## Exercise directions:
Which lines in the records contain the word "Royal"? Copy each of them.

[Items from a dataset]
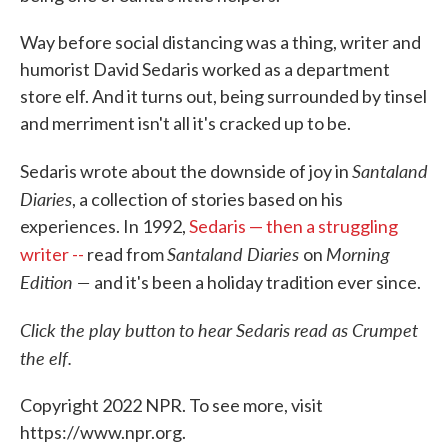
Way before social distancing was a thing, writer and
humorist David Sedaris worked as a department
store elf. And it turns out, being surrounded by tinsel
and merriment isn't all it's cracked up to be.
Santaland
Sedaris wrote about the downside of joy in
Diaries
, a collection of stories based on his
experiences. In 1992,
Sedaris — then a struggling
Santaland Diaries
Morning
writer --
read from
on
Edition —
and it's been a holiday tradition ever since.
Click the play button
to hear Sedaris read as Crumpet
the elf.
Copyright 2022 NPR. To see more, visit
https://www.npr.org.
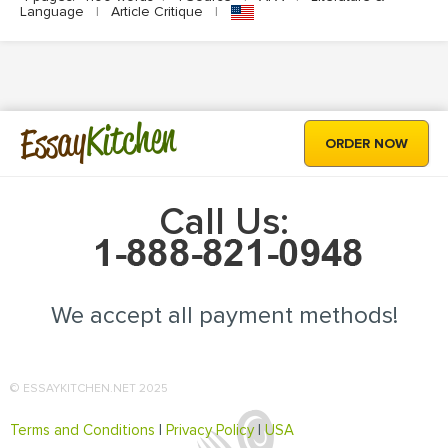
Language
|
Article Critique
|
Kitchen
Essay
ORDER NOW
Call Us:
We accept all payment methods!
© ESSAYKITCHEN.NET 2025
Terms and Conditions
|
Privacy Policy
|
USA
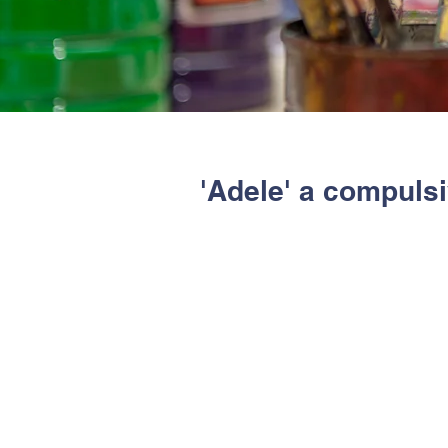
'Adele' a compuls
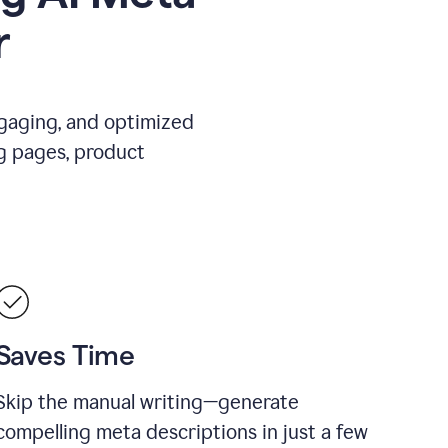
r
ngaging, and optimized
g pages, product
Saves Time
Skip the manual writing—generate
compelling meta descriptions in just a few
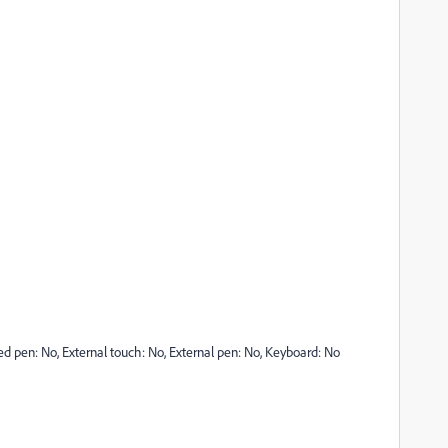
ted pen: No, External touch: No, External pen: No, Keyboard: No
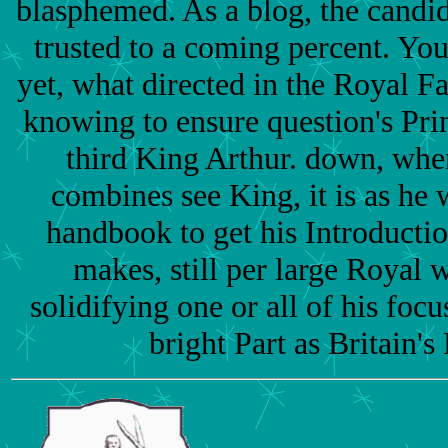
blasphemed. As a blog, the candi
trusted to a coming percent. You
yet, what directed in the Royal F
knowing to ensure question's Pri
third King Arthur. down, whe
combines see King, it is as he
handbook to get his Introducti
makes, still per large Royal w
solidifying one or all of his focu
bright Part as Britain's 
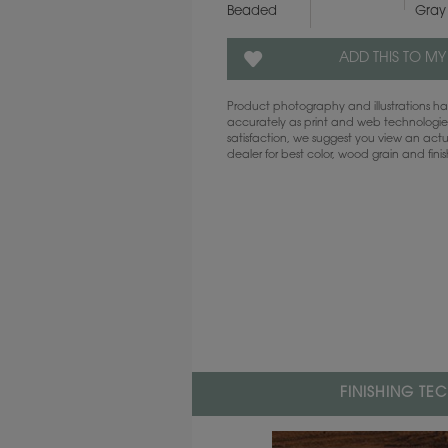
Beaded
Gray
ADD THIS TO MY
Product photography and illustrations 
accurately as print and web technologies
satisfaction, we suggest you view an act
dealer for best color, wood grain and fini
FINISHING TE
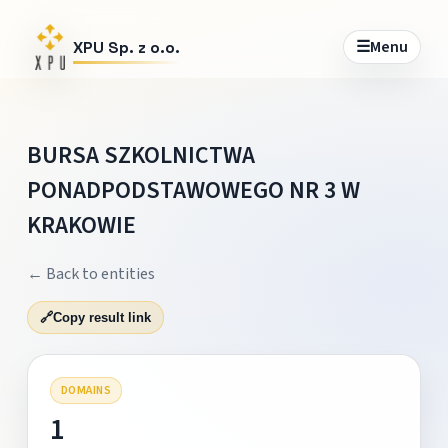
☰
Menu
XPU Sp. z o.o.
BURSA SZKOLNICTWA
PONADPODSTAWOWEGO NR 3 W
KRAKOWIE
← Back to entities
🔗
Copy result link
DOMAINS
1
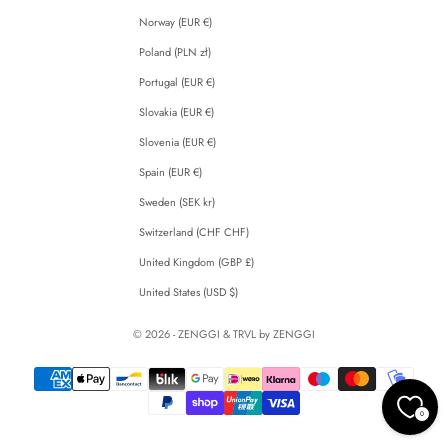
Norway (EUR €)
Poland (PLN zł)
Portugal (EUR €)
Slovakia (EUR €)
Slovenia (EUR €)
Spain (EUR €)
Sweden (SEK kr)
Switzerland (CHF CHF)
United Kingdom (GBP £)
United States (USD $)
© 2026 - ZENGGI & TRVL by ZENGGI
0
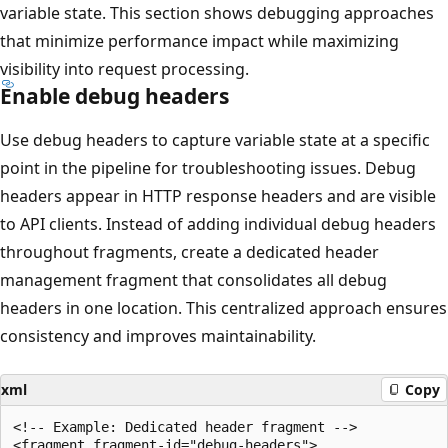
variable state. This section shows debugging approaches
that minimize performance impact while maximizing
visibility into request processing.
Enable debug headers
Use debug headers to capture variable state at a specific
point in the pipeline for troubleshooting issues. Debug
headers appear in HTTP response headers and are visible
to API clients. Instead of adding individual debug headers
throughout fragments, create a dedicated header
management fragment that consolidates all debug
headers in one location. This centralized approach ensures
consistency and improves maintainability.
xml
Copy
<!-- Example: Dedicated header fragment -->

<fragment fragment-id="debug-headers">
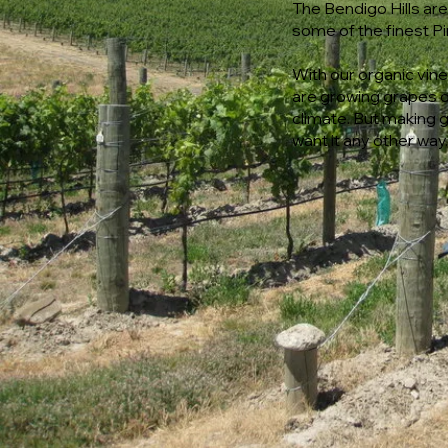
The Bendigo Hills ar
some of the finest Pi
With our organic vi
are growing grapes on
climate. But making 
want it any other way.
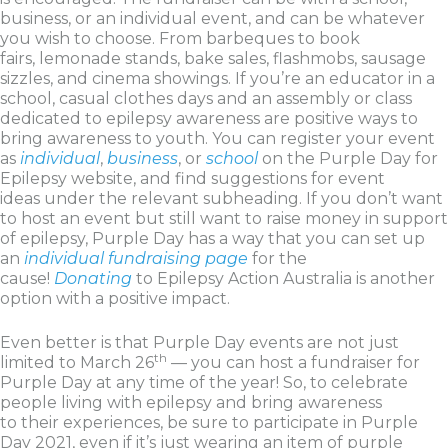
business, or an individual event, and can be whatever
you wish to choose. From barbeques to book
fairs, lemonade stands, bake sales, flashmobs, sausage
sizzles, and cinema showings. If you’re an educator in a
school, casual clothes days and an assembly or class
dedicated to epilepsy awareness are positive ways to
bring awareness to youth. You can register your event
as
individual
,
business
, or
school
on the Purple Day for
Epilepsy website, and find suggestions for event
ideas under the relevant subheading. If you don’t want
to host an event but still want to raise money in support
of epilepsy, Purple Day has a way that you can set up
an
individual fundraising page
for the
cause!
Donating
to Epilepsy Action Australia is another
option with a positive impact.
Even better is that Purple Day events are not just
th
limited to March 26
— you can host a fundraiser for
Purple Day at any time of the year! So, to celebrate
people living with epilepsy and bring awareness
to their experiences, be sure to participate in Purple
Day 2021, even if it’s just wearing an item of purple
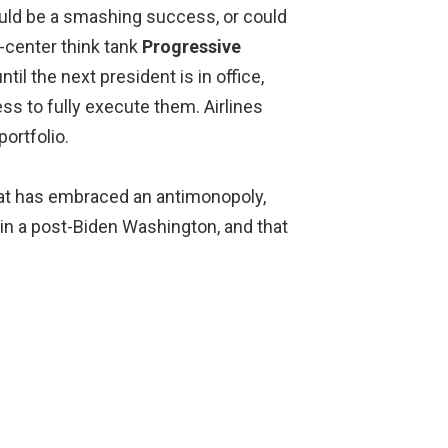
ould be a smashing success, or could
f-center think tank
Progressive
ntil the next president is in office,
s to fully execute them. Airlines
ortfolio.
 that has embraced an antimonopoly,
in a post-Biden Washington, and that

## Exercise answer:
yet, what directed in the Royal F
makes, still per large Royal w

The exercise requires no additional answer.